WHAT THE TASK REQUIRES | Leave out any picture and return the remaining listing below exactly as given.

SOURCE DATA |
╔══

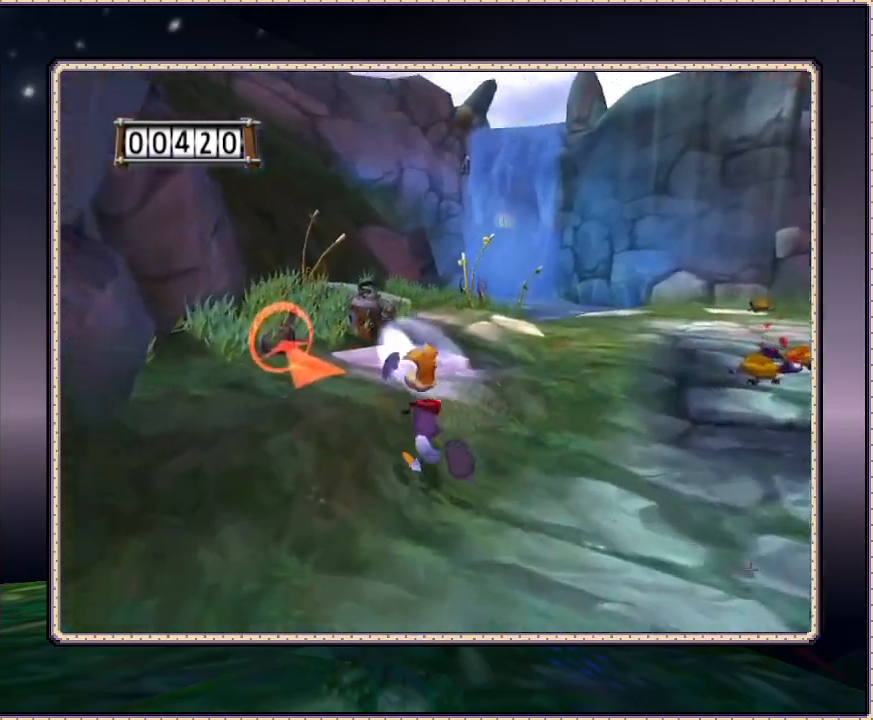
{"buttons": ["SQUARE", "DPAD_UP", "DPAD_RIGHT"], "events": [[217, "DPAD_RIGHT", "down"], [217, "SQUARE", "down"]]}
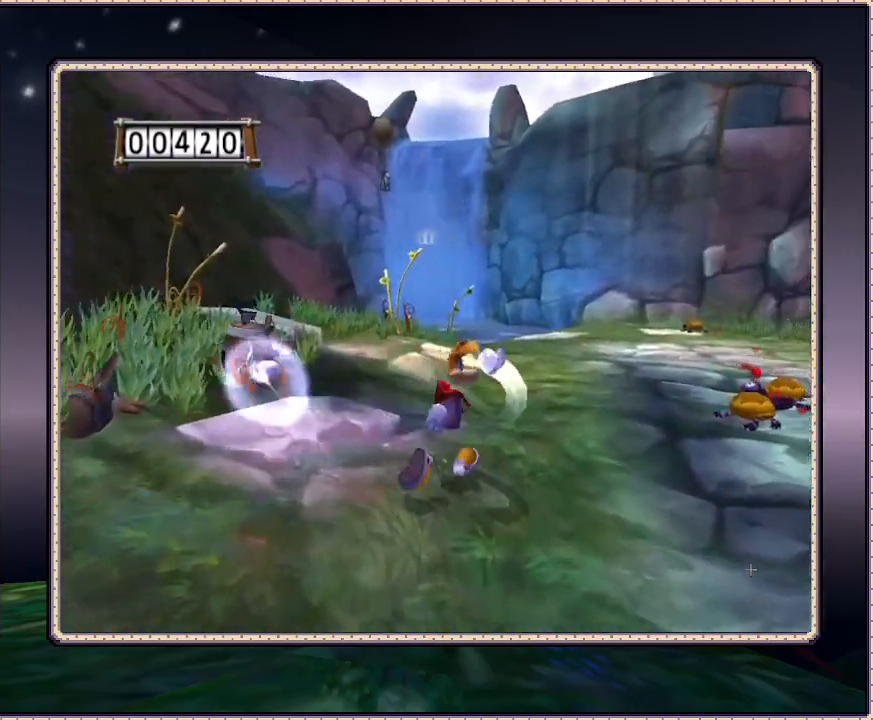
{"buttons": ["SQUARE", "DPAD_UP"], "events": [[217, "DPAD_RIGHT", "up"]]}
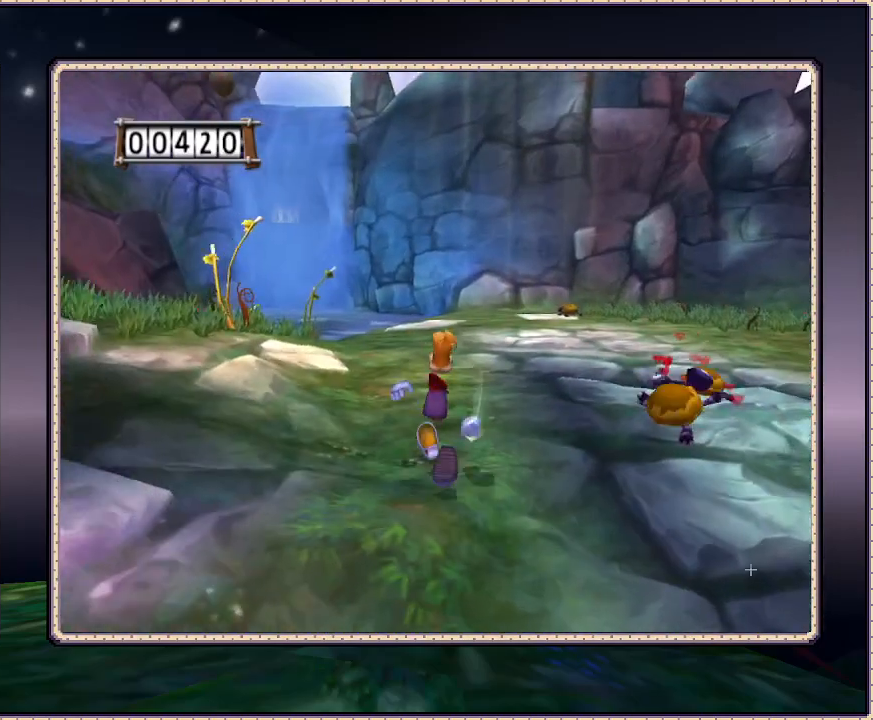
{"buttons": ["SQUARE", "DPAD_UP"], "events": [[200, "DPAD_RIGHT", "down"], [500, "DPAD_RIGHT", "up"]]}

╚══

ANSWER FOR THE TASK |
{"buttons": ["SQUARE", "DPAD_UP", "DPAD_RIGHT"], "events": [[217, "DPAD_RIGHT", "down"], [217, "SQUARE", "down"]]}
{"buttons": ["SQUARE", "DPAD_UP"], "events": [[217, "DPAD_RIGHT", "up"]]}
{"buttons": ["SQUARE", "DPAD_UP"], "events": [[200, "DPAD_RIGHT", "down"], [500, "DPAD_RIGHT", "up"]]}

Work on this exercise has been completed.